From 084d7c3db5f1e37f9f5b09a1028ac948b2a84335 Mon Sep 17 00:00:00 2001
From: Pasquale Minervini <p.minervini@gmail.com>
Date: Sat, 30 May 2026 16:37:57 +0100
Subject: [PATCH 9/9] Allow thinking with structured outputs

---
 README.md    |  5 +++--
 ds4_server.c | 28 ++++++++++++++++++++--------
 2 files changed, 23 insertions(+), 10 deletions(-)

diff --git a/README.md b/README.md
index 900fbbe2c..a478ef6a4 100644
--- a/README.md
+++ b/README.md
@@ -653,8 +653,9 @@ static library there. To use an existing checkout instead, pass
 With that build, `/v1/chat/completions` supports
 `response_format.type=json_schema`, `json_object`, `regex`, `lark`, and
 `llguidance`; `/v1/responses` supports the same modes through `text.format`.
-Structured outputs use constrained decoding, disable thinking for that turn,
-and currently cannot be combined with tools.
+Structured outputs use constrained decoding. If thinking is enabled, the
+constraint applies after `</think>` so the final assistant content is structured.
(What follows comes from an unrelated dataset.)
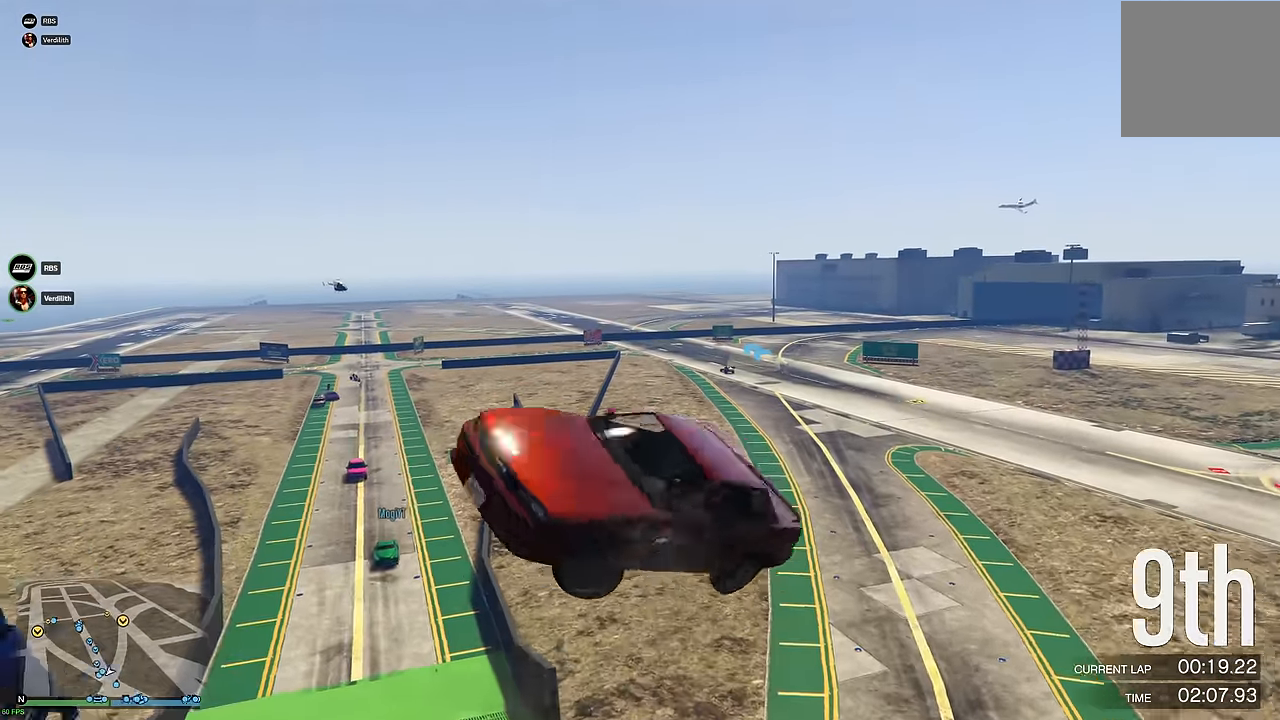
{"buttons": ["A"], "left_stick": "right", "right_stick": "center", "events": [[50, "A", "down"]]}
+They currently cannot be combined with tools.
 
 `/v1/messages` is the Anthropic-compatible endpoint used by Claude Code style
 clients. It accepts `system`, `messages`, `tools`, `tool_choice`, `max_tokens`,
diff --git a/ds4_server.c b/ds4_server.c
index cce33485c..df750a9c8 100644
--- a/ds4_server.c
+++ b/ds4_server.c
@@ -3274,8 +3274,6 @@ static bool parse_chat_request(ds4_engine *e, server *s, const char *body, int d
             request_free(r);
             return false;
         }
-        thinking_enabled = false;
-        got_thinking = true;
     }
     if (!got_thinking && model_alias_disables_thinking(r->model)) thinking_enabled = false;
     if (!got_thinking && model_alias_enables_thinking(r->model)) thinking_enabled = true;
@@ -4448,9 +4446,6 @@ static bool parse_responses_request(ds4_engine *e, server *s, const char *body,
             request_free(r);
             return false;
         }
-        thinking_enabled = false;
-        got_thinking = true;
-        r->reasoning_summary_emit = false;
     }
     if (!got_thinking && model_alias_disables_thinking(r->model)) thinking_enabled = false;
     if (!got_thinking && model_alias_enables_thinking(r->model)) thinking_enabled = true;
@@ -10873,6 +10868,11 @@ static void generate_job(server *s, job *j) {
     double last_decode_log_t = decode_t0;
     int last_decode_log_completion = 0;
     thinking_state thinking = thinking_state_from_prompt(&j->req);
+    bool structured_waiting_for_think_close = structured && thinking.inside;
+    if (structured_waiting_for_think_close) {
+        trace_event(s, trace_id,
+                    "structured output constraint delayed until </think>");
+    }
     const bool thinking_gates_tool_markers = ds4_think_mode_enabled(j->req.think_mode);
     bool tool_scan_waiting_for_think_close =
         thinking_gates_tool_markers && thinking.inside;
@@ -10900,7 +10900,8 @@ static void generate_job(server *s, job *j) {
         if (in_tool_call && !dsml_decode_state_uses_payload_sampling(dsml_state)) {
             temperature = 0.0f;
         }
-        int token = structured ?
+        bool structured_active = structured && !structured_waiting_for_think_close;
+        int token = structured_active ?
             ds4_llguidance_sample(structured, s->session,
                                   temperature, top_k, top_p, min_p,
                                   &rng, err, sizeof(err)) :
@@ -10916,7 +10917,8 @@ static void generate_job(server *s, job *j) {
 
         int toks[17];
         int ntok = 0;
-        if (!structured &&
+        if (!structured_active &&
+            !structured_waiting_for_think_close &&
             temperature <= 0.0f &&
             ds4_engine_mtp_draft_tokens(s->engine) > 1 &&
             getenv("DS4_MTP_SPEC_DISABLE") == NULL)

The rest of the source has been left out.